__Brief a__
Reproduce the lines of the entries that begin with the line containing "Plat SS 304" and continue through the end of the entries.
### Study text
数据集:

tomekkorbak/pile-pii-scrubadub

中文

Dataset Card for pile-pii-scrubadub

Dataset Summary

This dataset contains text from The Pile , annotated based on the personal idenfitiable information (PII) in each sentence. Each document (row in the dataset) is segmented into sentences, and each sentence is given a score: the percentage of words in it that are classified as PII by Scrubadub .

Supported Tasks and Leaderboards

[More Information Needed]

Languages

This dataset is taken from The Pile , which is English text.

Dataset Structure

Data Instances

1949977

Data Fields

  • texts (sequence): a list of the sentences in the document (segmented using SpaCy )
  • meta (dict): the section of The Pile from which it originated
  • scores (sequence): a score for each sentence in the texts column indicating the percent of words that are detected as PII by Scrubadub
  • avg_score (float64): the average of the scores listed in the scores column
  • num_sents (int64): the number of sentences (and scores) in that document

Data Splits

Training set only

Dataset Creation

Curation Rationale

This is labeled text from The Pile , a large dataset of text in English. The PII is labeled so that generative language models can be trained to avoid generating PII.
######
### Data to process
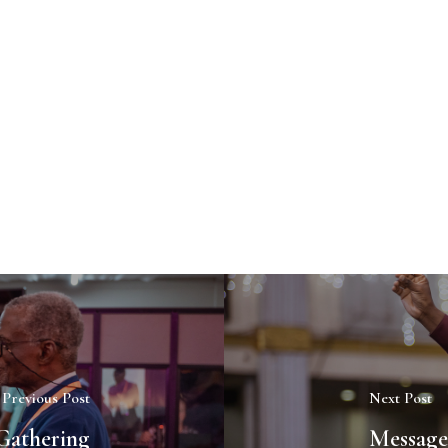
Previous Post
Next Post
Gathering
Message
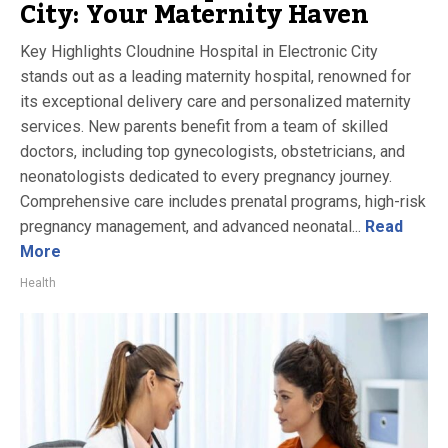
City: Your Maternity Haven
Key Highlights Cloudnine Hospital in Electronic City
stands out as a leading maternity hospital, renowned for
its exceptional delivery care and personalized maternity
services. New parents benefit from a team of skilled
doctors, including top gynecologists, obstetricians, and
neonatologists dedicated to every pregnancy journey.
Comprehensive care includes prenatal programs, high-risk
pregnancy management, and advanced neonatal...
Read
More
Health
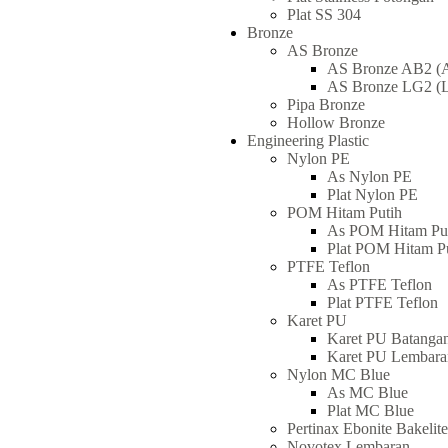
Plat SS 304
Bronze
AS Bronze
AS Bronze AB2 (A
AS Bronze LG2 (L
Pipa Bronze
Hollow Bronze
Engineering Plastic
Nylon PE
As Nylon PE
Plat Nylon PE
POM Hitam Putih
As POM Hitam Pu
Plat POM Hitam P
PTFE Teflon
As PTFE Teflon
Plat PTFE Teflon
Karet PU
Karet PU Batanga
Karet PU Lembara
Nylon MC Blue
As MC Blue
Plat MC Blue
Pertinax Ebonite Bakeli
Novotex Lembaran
######
__Brief b__
Rewrite the passage of the dataset card that opens with the words containing "This is labeled" and closes with "avoid generating PII.", putting "big corpus" in place of "large dataset".

__Exercise solution a__
Plat SS 304
Bronze
AS Bronze
AS Bronze AB2 (A
AS Bronze LG2 (L
Pipa Bronze
Hollow Bronze
Engineering Plastic
Nylon PE
As Nylon PE
Plat Nylon PE
POM Hitam Putih
As POM Hitam Pu
Plat POM Hitam P
PTFE Teflon
As PTFE Teflon
Plat PTFE Teflon
Karet PU
Karet PU Batanga
Karet PU Lembara
Nylon MC Blue
As MC Blue
Plat MC Blue
Pertinax Ebonite Bakeli
Novotex Lembaran

__Exercise solution b__
This is labeled text from The Pile , a big corpus of text in English. The PII is labeled so that generative language models can be trained to avoid generating PII.